Carter kept writing, even after his business headaches were resolved, and he ended up writing some 30 books in all. Some of his books are about politics, but many others, such as “An Hour Before Daylight,” are nonpartisan works that anyone can enjoy. With charm and grace, “An Hour Before Daylight” recounts Carter’s boyhood in rural Georgia, where farm life meant rising  early. “My most persistent impression as a farm boy was of the earth,” he writes. “There was a closeness, almost an immersion, in the sand, loam, and red clay that seemed natural, and constant. The soil caressed my bare feet, and dust was always boiling up from the dirt road that passed fifty feet from our front door, so that inside our house the red clay particles, ranging in size from face powder to grits, were ever present in the summertime, when the wooden doors were kept open and the screens just stopped the trash and some of the less adventurous flies.”

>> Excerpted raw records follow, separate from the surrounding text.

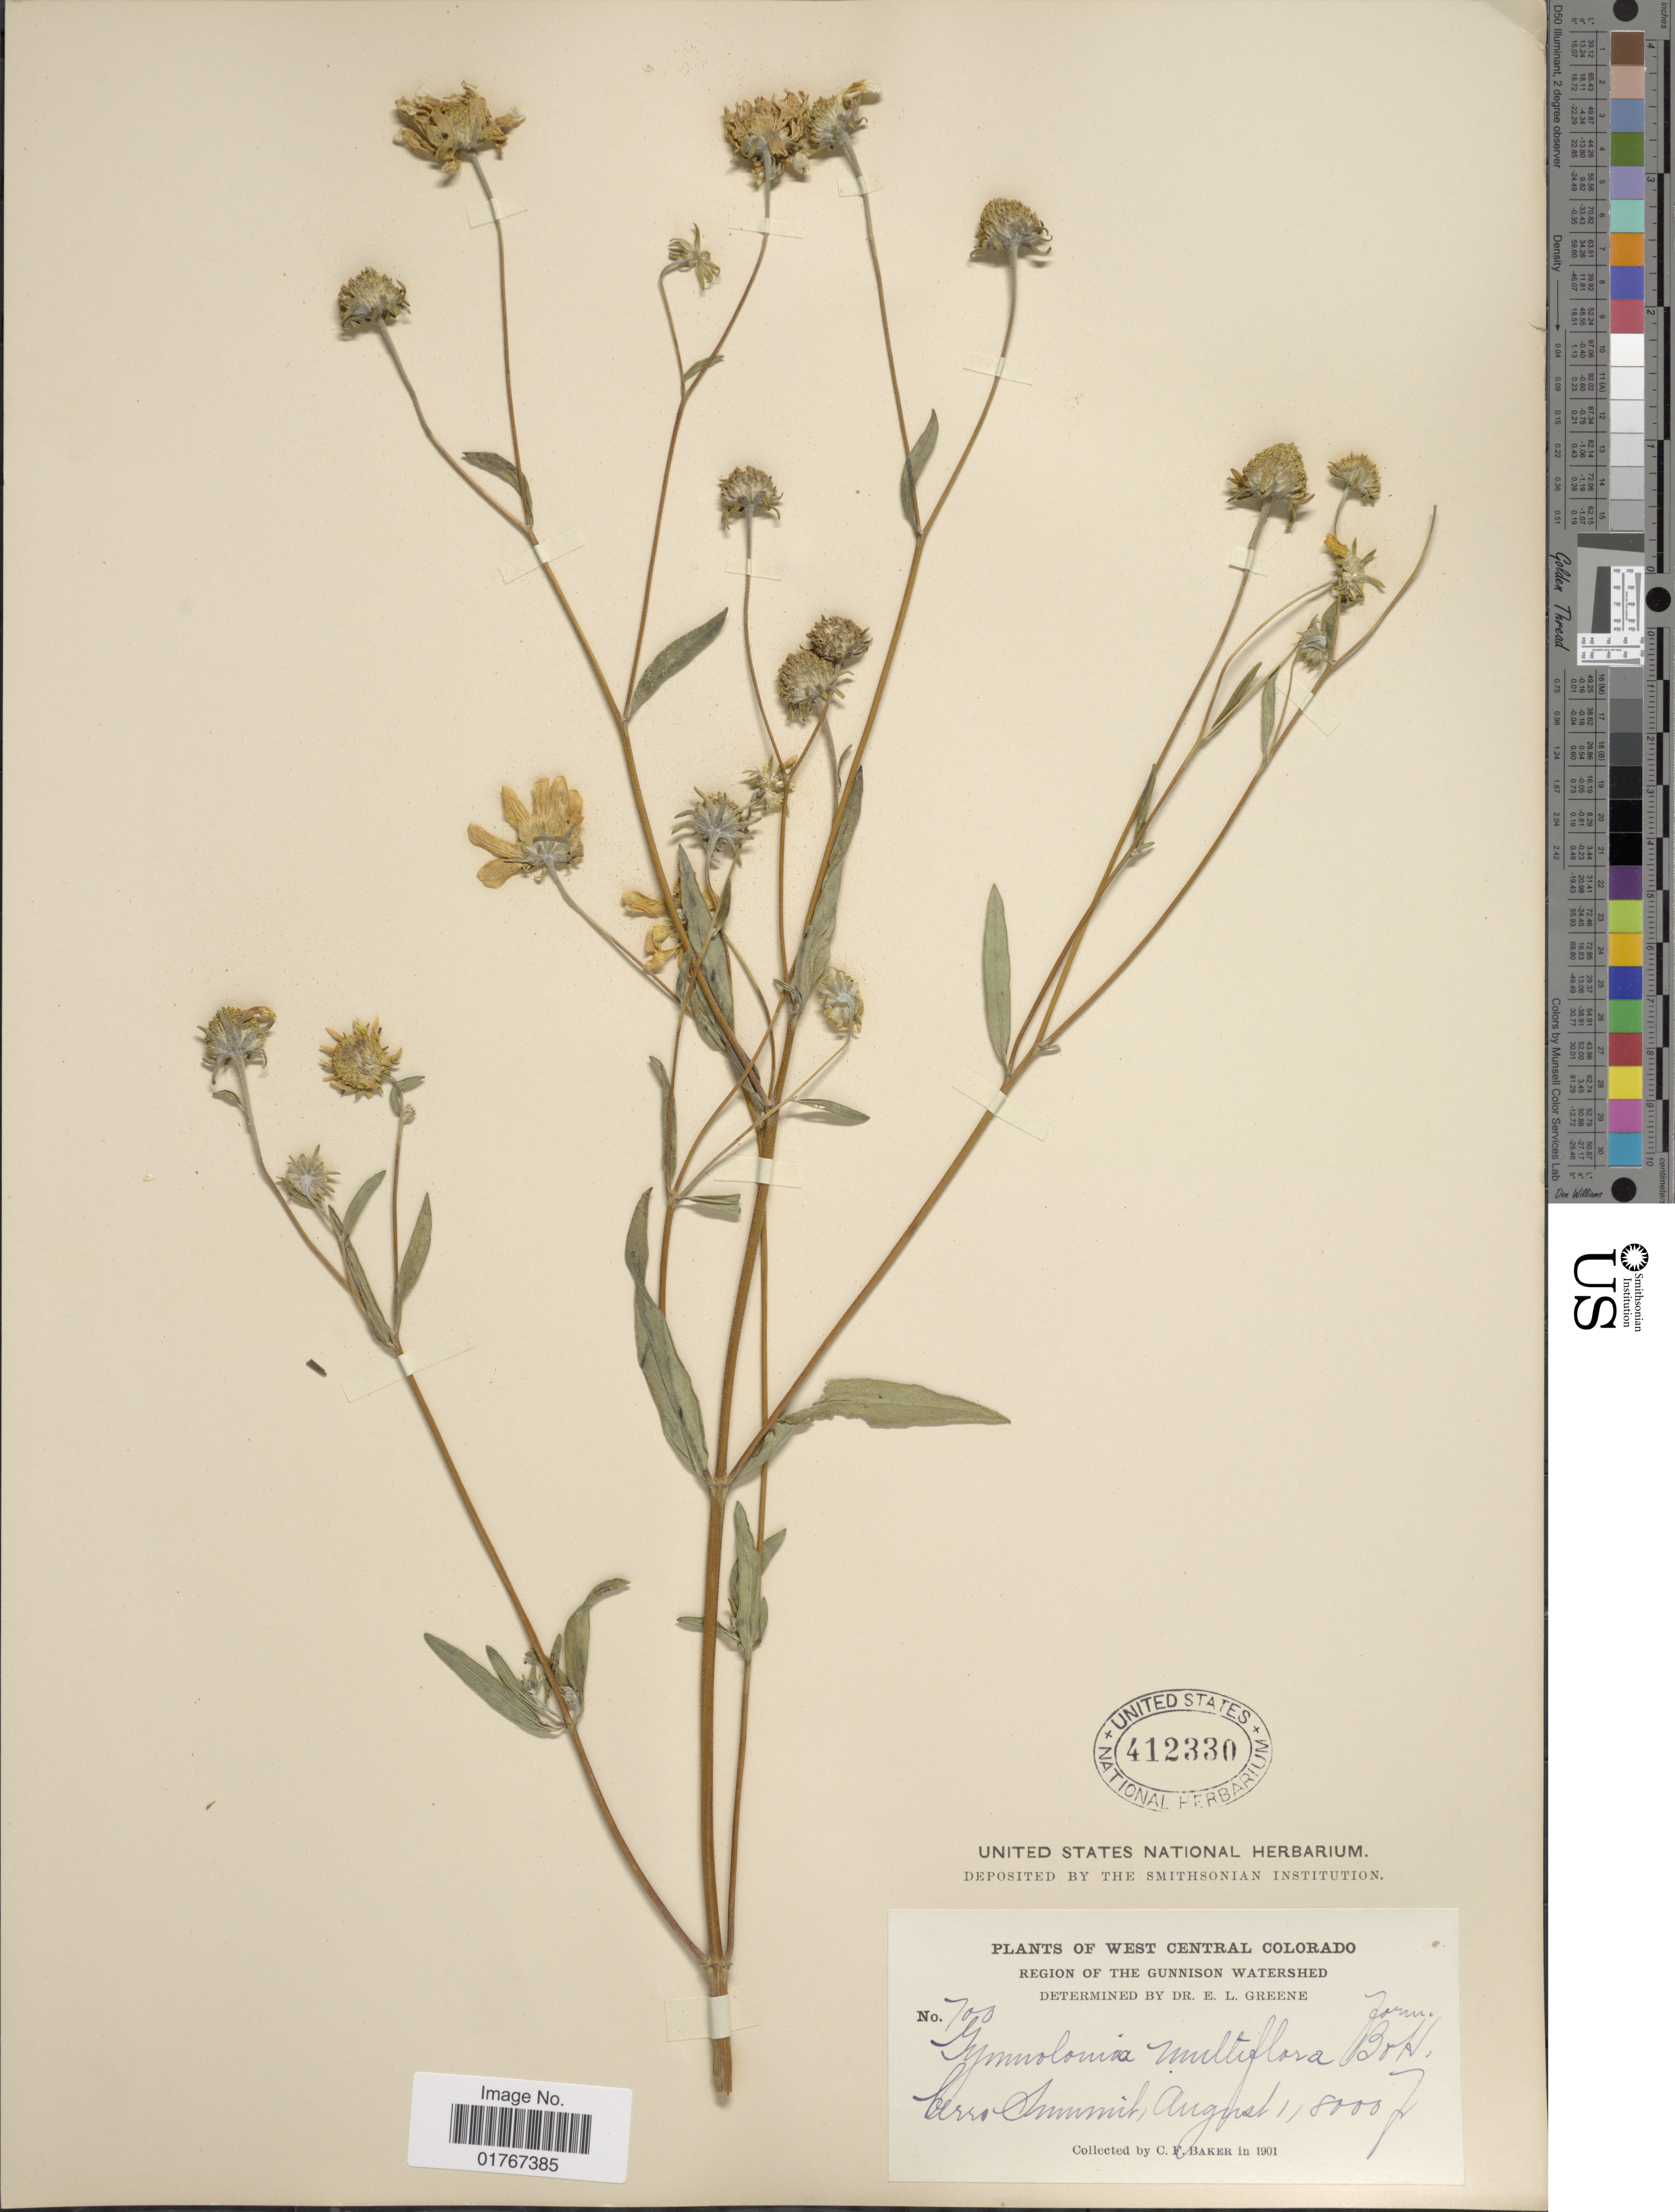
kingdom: Plantae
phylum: Tracheophyta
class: Magnoliopsida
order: Asterales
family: Asteraceae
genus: Heliomeris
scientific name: Heliomeris multiflora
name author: Nutt.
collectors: C. F. Baker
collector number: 700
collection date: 1901-08-01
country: United States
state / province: Colorado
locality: West Central Colorado, Region of The Gunnison Watershed, Cerro summit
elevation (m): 2438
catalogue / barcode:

Its quite a word picture, carried along with vivid imagery, clarity of expression, and more than a little humor. The length of the sentence also hints at the tendency of Southern talk to go on a bit, as if the story is unfolding on some summer back porch.

Carter worked on books, one gathered, in the same way he made tables in his woodshop – steadily, and with an eye toward unassuming craft.

His reinvention as a writer after leading the free world points the ideal of lifelong learning embraced by Phi Kappa Phi.